I had been told that some of the trail to Llaqtapata was washed out by landslides so I take the road. By this point, I’m fully out of the alpine, it’s steamy, the visibility is pretty good, and it’s time to take off my jacket. I walk for 5 minutes to eat and take on fluid and then I’m feeling great again. The next 10k I’m ticking off the monotonous road (narrow, dirt) kilometers quickly. It’s really easy going and my legs feel great. Van loads of trekkers drive by me, sometimes hollering encouragement out the window, other times just staring in bewilderment. At one point I am condescendingly told to wait by a man on horseback. I’m annoyed, but then I see the rocks falling from above, flying down the mountain to strike the road – remnants of a landslide. When you do go, when you make a dash for it you just hope it’s not the moment another rock decides to fall, because that would be it. Through a few small rivers whose cold water is like heaven on the hot and blistering feet. I stop to fill up my water and take off the last of my layers. It is a hot summer run now and I’ve arrived at Llaqtapata where the road splits. Only 12k to go. Here, men wait, drinking Coke, washing their cars, aimlessly waiting for tired trekkers to cave and get a ride. They’re working. I’m playing.
At Llaqtapata I head up, and thus begins my second low point, this one more of an angry one. I feel great physically, I’m moving well, but I expected the climb to be two or three kilometers max. So when it’s stair-worthy steep for four kilometers I start to get frustrated. I’ve slowed down, more out of frustration than fatigue, and I just want to be on the final descent to Hidroelectrica. Each turn I think it’s going to be the top. It’s not. The climb is an excruciating seven kilometers before it finally turns down. Just before, I stop at a campesino’s house (who sells soft drinks and cookies to hikers on this Inka road in the middle of the jungle). I sit down for one minute to drink my Pepsi (fluid, sugar, salt – it’s all you need!) before continuing on up. A man comes out with his adorable and precocious daughters and we chat briefly. People like me are how they make their living in this lush green canyon in the rocks.
This whole time I’ve been frustrated, yelling at the chickens that cross my path, I’ve been ignoring this vast valley of lush green forest, topped with shear cliffs and spiky mountains. Chatting with the little girls and confirming I’m not lost both brighten me up. I’m close and I’ve only been running for 6.5h.

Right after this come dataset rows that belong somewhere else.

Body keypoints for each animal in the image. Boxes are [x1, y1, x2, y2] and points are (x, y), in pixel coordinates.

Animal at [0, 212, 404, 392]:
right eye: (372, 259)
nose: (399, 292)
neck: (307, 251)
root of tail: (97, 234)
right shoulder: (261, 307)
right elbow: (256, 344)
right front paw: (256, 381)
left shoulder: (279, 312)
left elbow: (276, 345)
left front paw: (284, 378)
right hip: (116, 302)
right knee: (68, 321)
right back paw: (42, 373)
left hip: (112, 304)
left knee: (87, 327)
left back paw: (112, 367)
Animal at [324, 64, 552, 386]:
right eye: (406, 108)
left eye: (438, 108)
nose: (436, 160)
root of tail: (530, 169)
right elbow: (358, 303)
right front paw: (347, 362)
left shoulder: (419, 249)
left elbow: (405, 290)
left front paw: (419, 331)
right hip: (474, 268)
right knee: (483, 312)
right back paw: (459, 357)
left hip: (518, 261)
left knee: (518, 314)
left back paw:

“I’m going to scream down this last descent and I’ll be in under 7h, wow!” Nope. Nothing of the sort. The 5k descent is extremely steep, and unthinkably muddy. But not dirty mud. More clay, really slippery clay. It is like a skating rink. I have to hobble down with my hiking poles. I fall once, and consider it a miracle that I don’t fall a lot more. Once I finally roll into the parking lot, still feeling great, it’s around 1pm. I’ve been on the trail for 7.5h, moving for 7h 18mins. The sun is shining, the mountains are gazing down at the rushing and muddy Urubamba river.
I sneak between the trees, strip down, and sooth myself in the frigid waters. I just can’t stop thinking how this is a privilege. It is a privilege to do, to experience, to be, to move, and to appreciate.
I wash, change, sit in the sun by the river before sauntering over to the railroad track to buy some overpriced food. I eat while I wait for the train to come in, full of Machu Picchu goers. The people who said I was crazy in the last kilometer of muddy descent arrive. We exchange words. I get in a car and sleep and eat my way to Urubamba where friends wait with a warm welcome, a barbecue, stories of their day of rock climbing. Later, we pile seven people into a car for the dark drive back to Cusco.
The arrieros will have long gone to bed in their wet clothes. They’ll be waking up in a few hours while I rest my legs. They’ll be tying bags as I sleep. They’ll be getting on the trail, moving through rocks and canyons as I’m back in my bed, dreaming of the mountains.